▶ [Problem requirements] Can you reproduce word for word the lines of the items from the very start through the line holding "family: Grossulariaceae", both ends included?

(Stored records)
========
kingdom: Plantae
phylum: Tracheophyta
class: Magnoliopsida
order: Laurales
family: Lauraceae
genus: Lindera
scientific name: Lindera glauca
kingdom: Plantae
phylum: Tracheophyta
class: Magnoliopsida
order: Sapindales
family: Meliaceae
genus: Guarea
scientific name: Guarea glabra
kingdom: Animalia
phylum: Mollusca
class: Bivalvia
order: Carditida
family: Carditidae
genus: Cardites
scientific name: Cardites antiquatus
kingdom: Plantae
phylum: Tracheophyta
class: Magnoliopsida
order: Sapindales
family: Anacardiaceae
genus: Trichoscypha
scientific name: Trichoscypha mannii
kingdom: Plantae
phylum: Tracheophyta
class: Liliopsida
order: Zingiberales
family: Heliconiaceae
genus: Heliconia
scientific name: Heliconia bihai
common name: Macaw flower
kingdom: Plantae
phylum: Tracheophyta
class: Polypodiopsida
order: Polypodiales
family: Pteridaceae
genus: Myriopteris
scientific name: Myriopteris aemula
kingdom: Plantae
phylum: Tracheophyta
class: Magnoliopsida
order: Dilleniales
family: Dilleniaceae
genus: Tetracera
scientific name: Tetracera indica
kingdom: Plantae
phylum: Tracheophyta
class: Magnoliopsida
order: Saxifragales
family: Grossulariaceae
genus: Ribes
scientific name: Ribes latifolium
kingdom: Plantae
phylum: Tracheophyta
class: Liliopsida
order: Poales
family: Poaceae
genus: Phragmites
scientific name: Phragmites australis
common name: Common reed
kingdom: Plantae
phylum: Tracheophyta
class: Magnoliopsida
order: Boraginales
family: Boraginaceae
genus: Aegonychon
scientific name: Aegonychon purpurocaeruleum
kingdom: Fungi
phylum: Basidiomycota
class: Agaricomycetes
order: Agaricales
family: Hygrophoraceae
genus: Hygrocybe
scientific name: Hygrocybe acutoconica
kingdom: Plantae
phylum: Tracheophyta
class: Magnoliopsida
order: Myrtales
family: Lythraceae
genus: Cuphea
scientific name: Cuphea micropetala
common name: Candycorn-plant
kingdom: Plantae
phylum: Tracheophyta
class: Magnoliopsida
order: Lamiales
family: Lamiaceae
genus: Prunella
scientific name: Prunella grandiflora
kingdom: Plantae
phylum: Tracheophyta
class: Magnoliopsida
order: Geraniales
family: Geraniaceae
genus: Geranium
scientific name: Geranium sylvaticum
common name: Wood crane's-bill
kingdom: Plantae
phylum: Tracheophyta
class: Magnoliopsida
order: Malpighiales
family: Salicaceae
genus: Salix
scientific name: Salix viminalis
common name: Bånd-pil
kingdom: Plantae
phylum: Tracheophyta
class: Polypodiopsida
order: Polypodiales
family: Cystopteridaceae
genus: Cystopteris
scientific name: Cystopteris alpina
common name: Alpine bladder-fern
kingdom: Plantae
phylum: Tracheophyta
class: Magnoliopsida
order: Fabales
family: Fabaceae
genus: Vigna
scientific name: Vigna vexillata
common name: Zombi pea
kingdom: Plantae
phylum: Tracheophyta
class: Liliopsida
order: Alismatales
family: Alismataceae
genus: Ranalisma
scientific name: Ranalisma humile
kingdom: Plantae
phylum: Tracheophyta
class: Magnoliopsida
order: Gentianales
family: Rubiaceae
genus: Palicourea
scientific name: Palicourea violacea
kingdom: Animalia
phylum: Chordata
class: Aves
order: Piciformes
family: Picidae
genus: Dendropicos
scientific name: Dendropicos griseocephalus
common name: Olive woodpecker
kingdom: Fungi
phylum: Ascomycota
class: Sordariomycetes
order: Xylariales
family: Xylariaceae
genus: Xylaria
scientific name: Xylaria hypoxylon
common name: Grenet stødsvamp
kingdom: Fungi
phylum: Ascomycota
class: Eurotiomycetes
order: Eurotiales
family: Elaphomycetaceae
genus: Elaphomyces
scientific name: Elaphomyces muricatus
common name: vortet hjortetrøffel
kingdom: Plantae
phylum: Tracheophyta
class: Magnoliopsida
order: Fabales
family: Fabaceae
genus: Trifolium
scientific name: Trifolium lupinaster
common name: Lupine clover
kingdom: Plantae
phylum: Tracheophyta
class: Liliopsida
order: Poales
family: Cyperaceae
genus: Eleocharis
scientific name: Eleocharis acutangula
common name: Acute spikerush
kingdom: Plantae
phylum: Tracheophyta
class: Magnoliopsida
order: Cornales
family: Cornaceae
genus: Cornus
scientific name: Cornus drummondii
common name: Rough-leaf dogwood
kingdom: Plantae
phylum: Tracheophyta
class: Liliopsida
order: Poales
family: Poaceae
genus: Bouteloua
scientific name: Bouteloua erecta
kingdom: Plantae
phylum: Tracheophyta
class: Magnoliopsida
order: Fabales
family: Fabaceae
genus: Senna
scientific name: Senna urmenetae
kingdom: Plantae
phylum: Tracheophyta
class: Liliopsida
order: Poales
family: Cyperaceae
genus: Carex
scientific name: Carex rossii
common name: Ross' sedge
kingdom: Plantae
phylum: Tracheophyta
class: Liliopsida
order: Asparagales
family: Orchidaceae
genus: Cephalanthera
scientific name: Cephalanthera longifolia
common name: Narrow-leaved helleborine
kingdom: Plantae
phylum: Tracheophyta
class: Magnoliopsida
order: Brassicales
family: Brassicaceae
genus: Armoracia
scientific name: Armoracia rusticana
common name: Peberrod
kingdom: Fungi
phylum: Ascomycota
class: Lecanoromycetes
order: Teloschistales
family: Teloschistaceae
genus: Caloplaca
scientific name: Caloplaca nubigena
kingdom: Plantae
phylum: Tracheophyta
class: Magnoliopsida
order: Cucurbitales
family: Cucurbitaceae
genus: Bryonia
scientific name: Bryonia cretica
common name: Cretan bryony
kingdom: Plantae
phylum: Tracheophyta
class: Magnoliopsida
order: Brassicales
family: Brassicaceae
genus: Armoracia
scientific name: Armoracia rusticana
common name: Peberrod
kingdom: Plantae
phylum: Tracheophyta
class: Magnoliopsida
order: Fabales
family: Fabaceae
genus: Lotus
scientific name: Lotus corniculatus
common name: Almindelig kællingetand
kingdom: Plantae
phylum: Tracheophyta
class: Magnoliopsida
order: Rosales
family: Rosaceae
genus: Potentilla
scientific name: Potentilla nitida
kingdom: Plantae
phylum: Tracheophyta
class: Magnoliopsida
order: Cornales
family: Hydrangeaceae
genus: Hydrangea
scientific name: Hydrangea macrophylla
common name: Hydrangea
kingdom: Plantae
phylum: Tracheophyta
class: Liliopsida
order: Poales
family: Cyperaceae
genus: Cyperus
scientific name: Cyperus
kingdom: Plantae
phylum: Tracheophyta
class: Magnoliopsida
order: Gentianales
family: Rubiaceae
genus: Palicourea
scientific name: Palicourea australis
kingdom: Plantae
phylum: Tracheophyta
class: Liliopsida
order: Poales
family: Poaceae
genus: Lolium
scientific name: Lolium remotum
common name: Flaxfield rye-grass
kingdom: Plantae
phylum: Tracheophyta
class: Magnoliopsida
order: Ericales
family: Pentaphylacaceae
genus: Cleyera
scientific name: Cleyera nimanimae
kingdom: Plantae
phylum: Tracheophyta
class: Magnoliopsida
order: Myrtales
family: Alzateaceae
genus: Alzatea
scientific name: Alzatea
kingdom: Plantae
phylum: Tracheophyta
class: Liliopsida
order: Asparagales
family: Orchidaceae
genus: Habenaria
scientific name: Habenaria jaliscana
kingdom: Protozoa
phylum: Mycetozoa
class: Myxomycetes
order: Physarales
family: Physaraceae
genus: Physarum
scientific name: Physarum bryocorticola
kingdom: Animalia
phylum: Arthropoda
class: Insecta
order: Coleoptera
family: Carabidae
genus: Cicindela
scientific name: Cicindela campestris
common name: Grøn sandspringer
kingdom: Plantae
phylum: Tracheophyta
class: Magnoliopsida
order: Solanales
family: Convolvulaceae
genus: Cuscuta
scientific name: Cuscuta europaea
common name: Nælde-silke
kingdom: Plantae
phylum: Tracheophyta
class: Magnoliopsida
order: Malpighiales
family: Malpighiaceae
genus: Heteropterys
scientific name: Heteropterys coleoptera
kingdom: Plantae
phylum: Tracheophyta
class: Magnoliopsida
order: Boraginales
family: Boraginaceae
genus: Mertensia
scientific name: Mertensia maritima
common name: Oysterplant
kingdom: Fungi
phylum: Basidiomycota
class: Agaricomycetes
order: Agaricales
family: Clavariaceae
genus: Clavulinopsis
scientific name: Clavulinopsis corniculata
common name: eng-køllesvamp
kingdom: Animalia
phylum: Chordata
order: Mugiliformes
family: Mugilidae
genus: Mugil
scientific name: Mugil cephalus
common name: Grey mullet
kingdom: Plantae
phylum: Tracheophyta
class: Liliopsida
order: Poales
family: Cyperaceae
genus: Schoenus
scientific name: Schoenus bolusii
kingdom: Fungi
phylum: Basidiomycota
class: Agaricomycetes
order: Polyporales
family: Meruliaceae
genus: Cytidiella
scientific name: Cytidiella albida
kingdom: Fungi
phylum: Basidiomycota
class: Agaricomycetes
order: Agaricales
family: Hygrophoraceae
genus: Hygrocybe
========
▶ [Written solution]
kingdom: Plantae
phylum: Tracheophyta
class: Magnoliopsida
order: Laurales
family: Lauraceae
genus: Lindera
scientific name: Lindera glauca
kingdom: Plantae
phylum: Tracheophyta
class: Magnoliopsida
order: Sapindales
family: Meliaceae
genus: Guarea
scientific name: Guarea glabra
kingdom: Animalia
phylum: Mollusca
class: Bivalvia
order: Carditida
family: Carditidae
genus: Cardites
scientific name: Cardites antiquatus
kingdom: Plantae
phylum: Tracheophyta
class: Magnoliopsida
order: Sapindales
family: Anacardiaceae
genus: Trichoscypha
scientific name: Trichoscypha mannii
kingdom: Plantae
phylum: Tracheophyta
class: Liliopsida
order: Zingiberales
family: Heliconiaceae
genus: Heliconia
scientific name: Heliconia bihai
common name: Macaw flower
kingdom: Plantae
phylum: Tracheophyta
class: Polypodiopsida
order: Polypodiales
family: Pteridaceae
genus: Myriopteris
scientific name: Myriopteris aemula
kingdom: Plantae
phylum: Tracheophyta
class: Magnoliopsida
order: Dilleniales
family: Dilleniaceae
genus: Tetracera
scientific name: Tetracera indica
kingdom: Plantae
phylum: Tracheophyta
class: Magnoliopsida
order: Saxifragales
family: Grossulariaceae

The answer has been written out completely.